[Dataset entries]
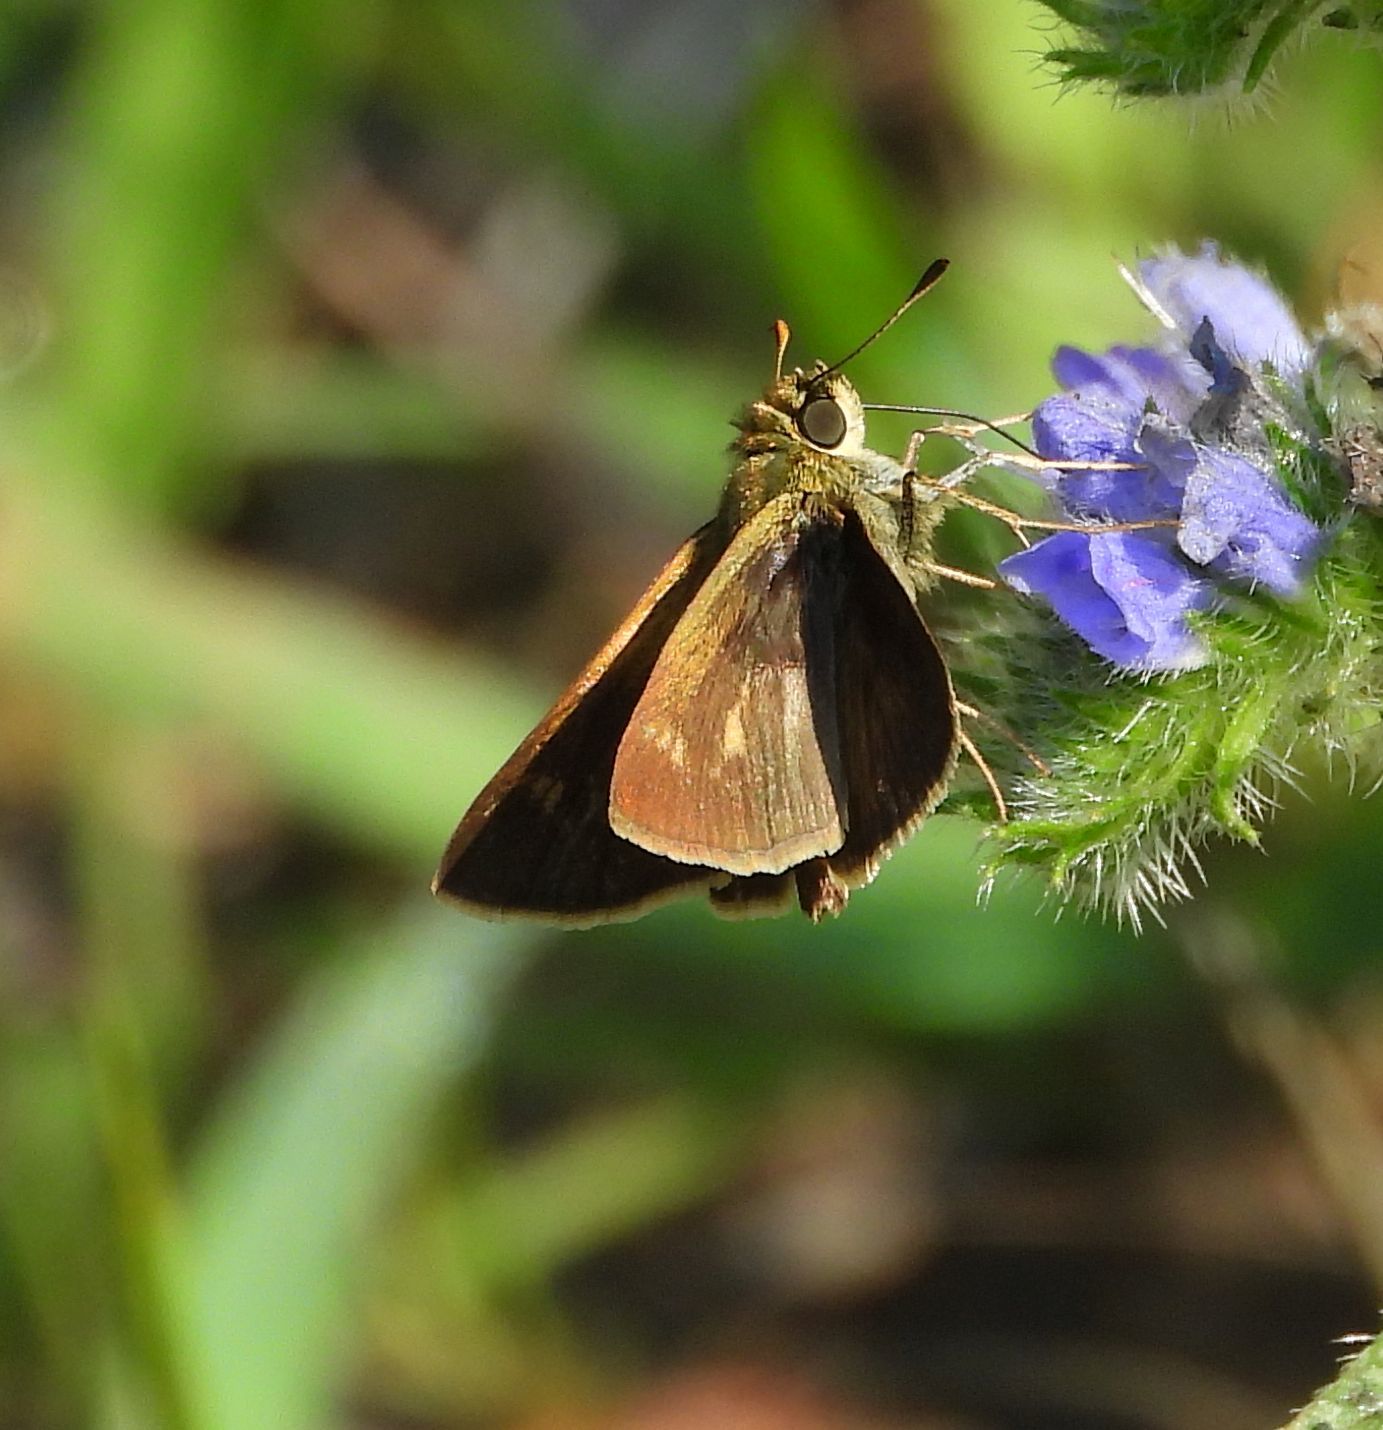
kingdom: Animalia
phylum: Arthropoda
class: Insecta
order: Lepidoptera
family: Hesperiidae
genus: Polites
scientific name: Polites egeremet
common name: Northern broken-dash
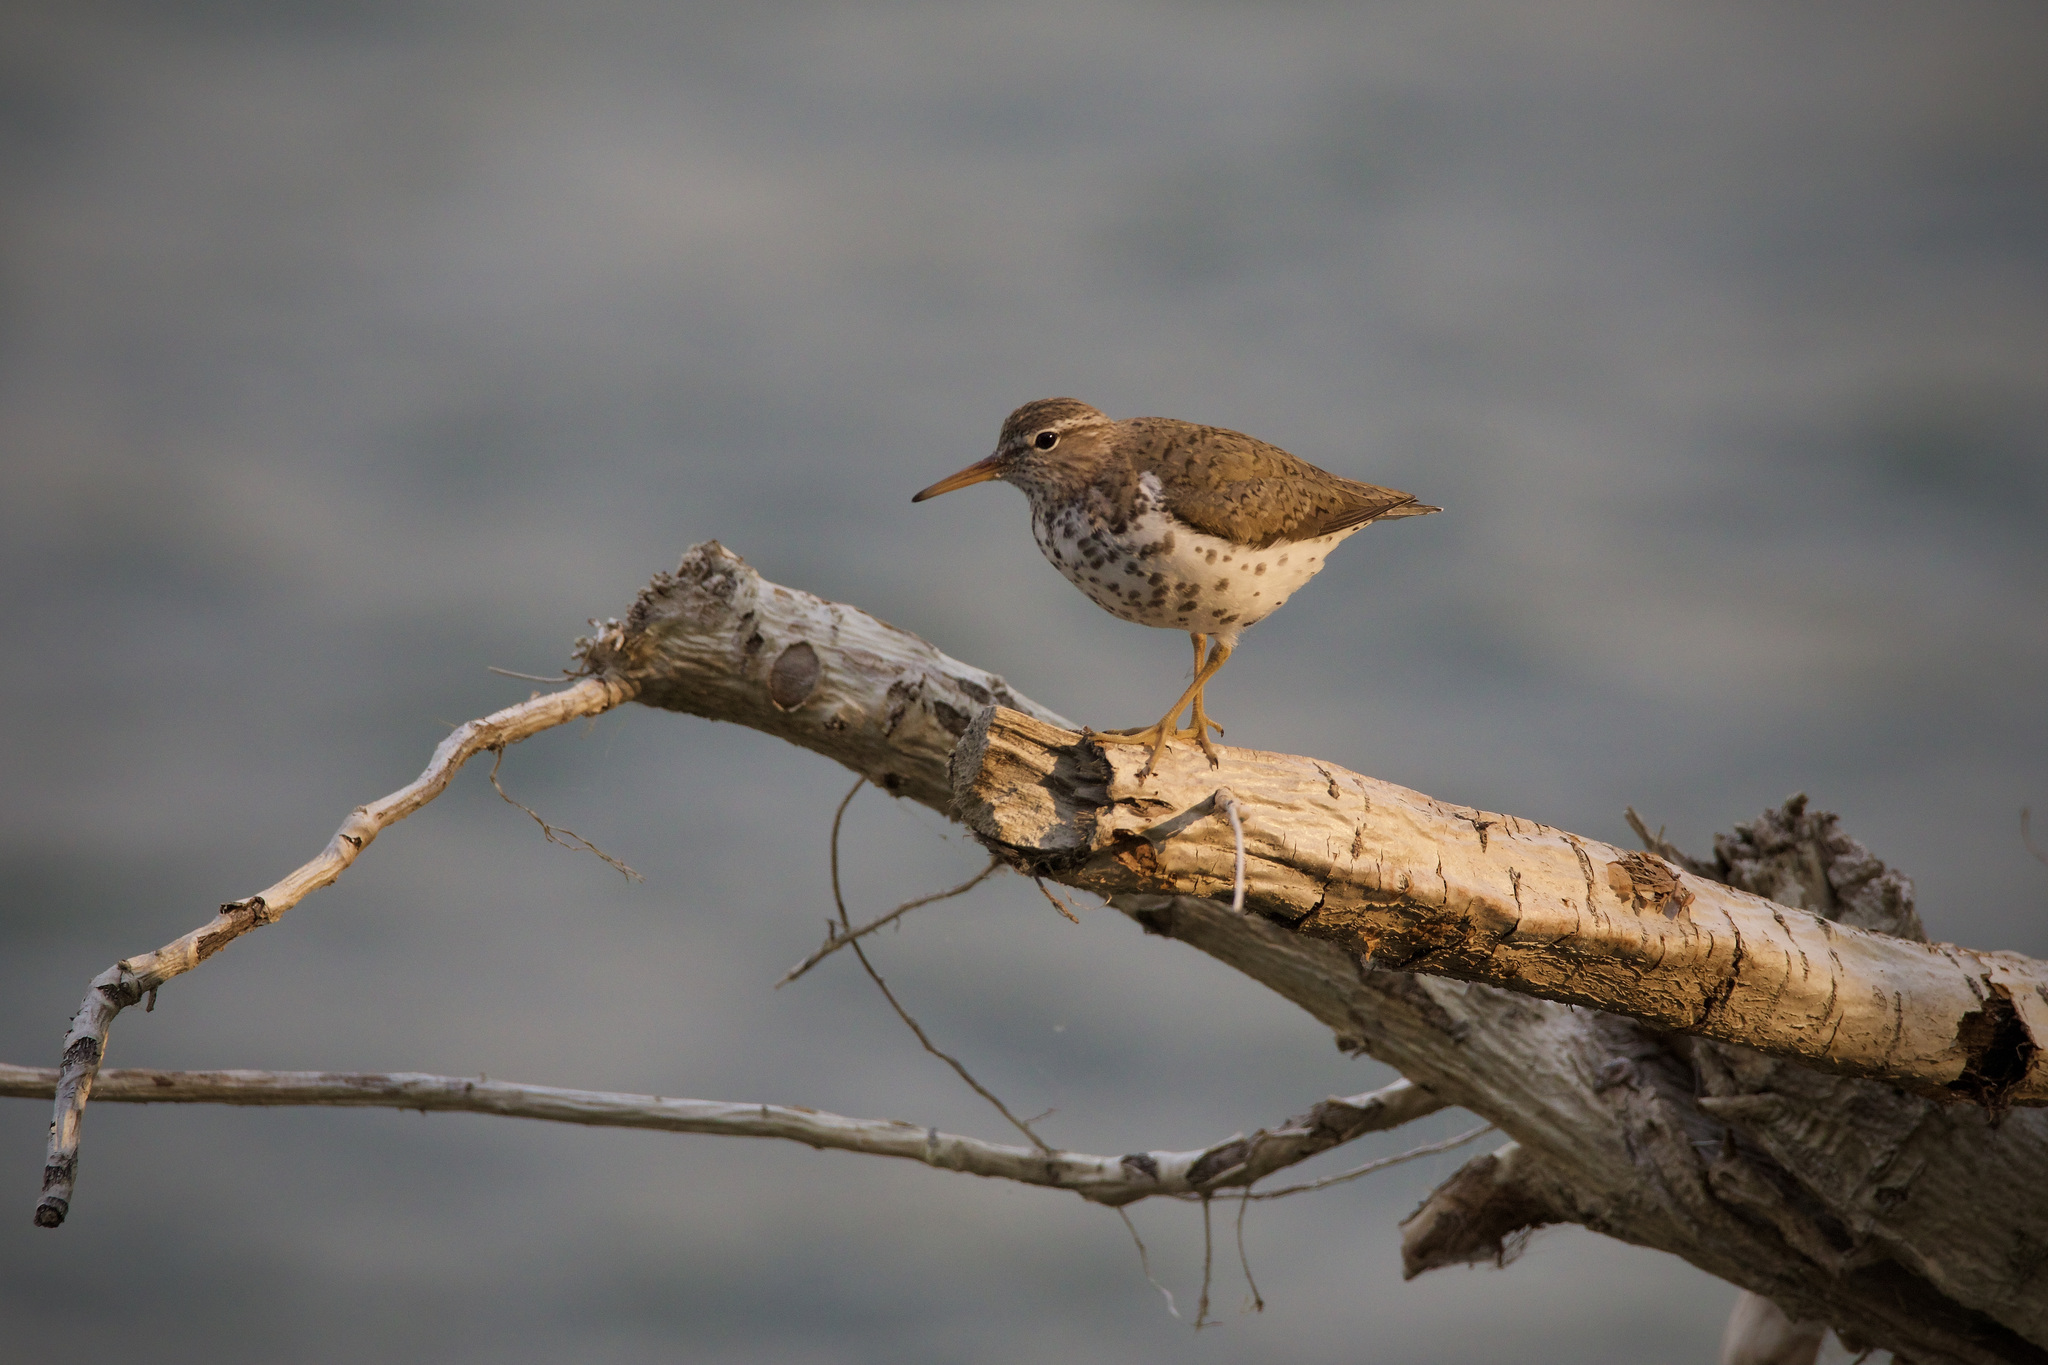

▸ SET TASK: Write out every line of the records above word for word, leaving out the pictures.

▸ THE OUTPUT:
kingdom: Animalia
phylum: Arthropoda
class: Insecta
order: Lepidoptera
family: Hesperiidae
genus: Polites
scientific name: Polites egeremet
common name: Northern broken-dash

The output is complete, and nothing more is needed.